I apologise to her for this.
No, don’t worry mate, I’m here to speak to people just like you. To inspire you.
Oh right, yeah. Well, you have. You’ve really inspired me. Really. I’m going to give money…
GREAT! What’s your…
…but I’m still not sure whether this charity is the one… Can you give me that hour?
The longer you stay. The harder extracting yourself becomes. I kept thinking, if only it was the Red Cross. If only it was Amnesty. In fact, if only it was any other charity… that charity I’d give money to without thinking about it…
I was shocked at myself, making arbitrary judgements about the relative worth of different charities – ones for poverty, blindness, human rights, welfare – to spend my measly £2.30 a week on.
Please, I really need an hour. Are you going to be here later today still? I literally mean I’ll come. I promise. I’m really keen to do this.
Ok, if I really can’t persuade you to sign up now, then, I’m here until 5, although I may be on a break at some point. Tell you what, it’s 2:37 at the moment, see you at 3:40?
For sure! See you then! You’ve been really inspiring. Thanks so much.

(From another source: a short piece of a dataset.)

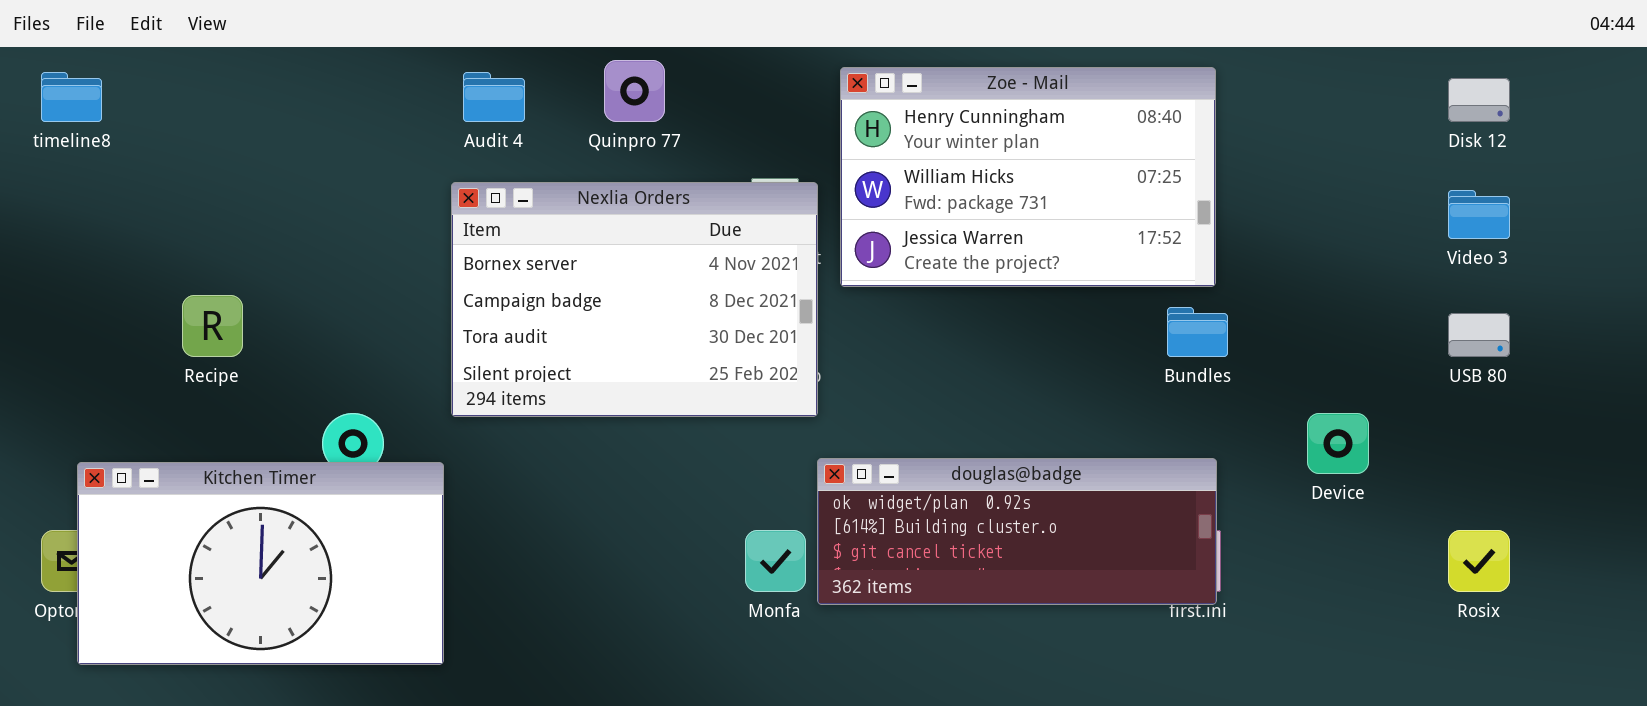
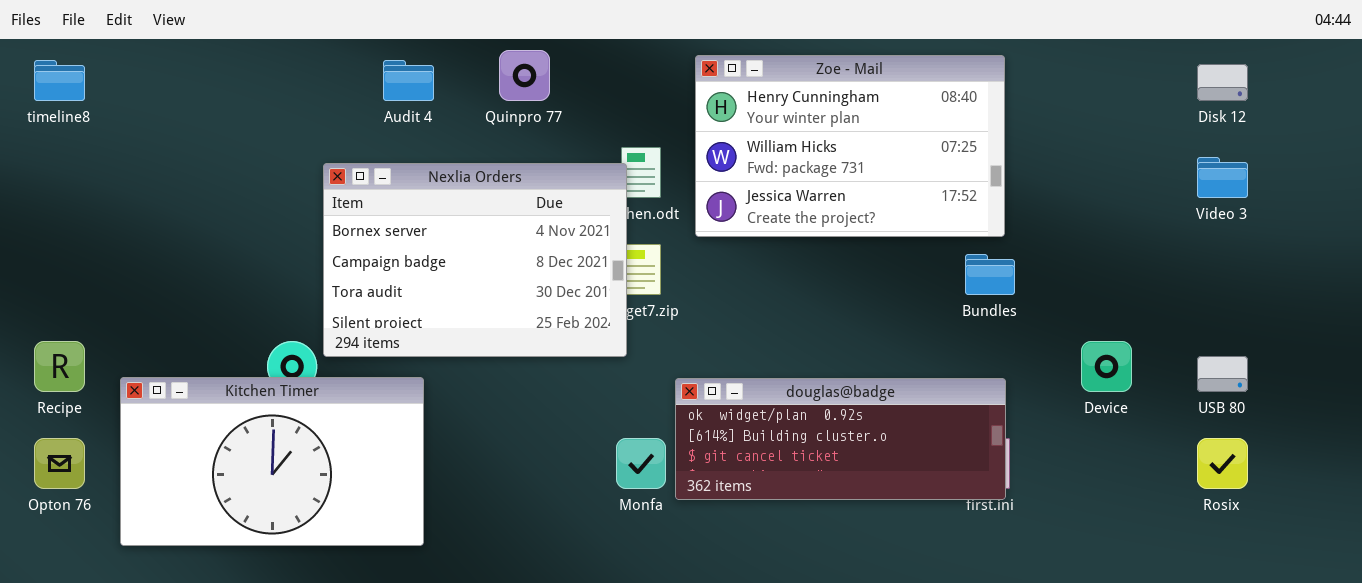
Nexlia Orders: [451,182,818,417] -> [323,163,627,357], moved
Recipe: [182,295,243,357] -> [34,341,85,392], moved
USB 80: [1448,313,1510,357] -> [1197,356,1248,392], moved
Kitchen Timer: [77,462,444,665] -> [120,377,424,546], moved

Sweat was dripping off my back as the sun bathed the limestone buildings of Bristol. Two voices in my head kept arguing as I turned into a retail unit not 100m from the girl. I left quickly, fearing her condemning, charitable eyes on my browsing, hypocritical, sweaty back.
My head was full of all the fabricated questions, the ethical dilemmas and the economic calculations of my pitiable situation. And as these clouded my mind, it was only with good luck that I escaped the long-reaching necks of Amnesty officials on my left, and the engulfing Charybdis of Medecins Sans Frontieres on my right.
I finally sought solace on the sunlit balcony of a riverside restaurant, ordered Split Pea & Wild Mushroom Paté served on Sourdough Toast, and breathed a sigh of relief.
As 3:40 struck, I turned off my iPhone. Sat back. And started to enjoy the new Italian feature film in Screen Three.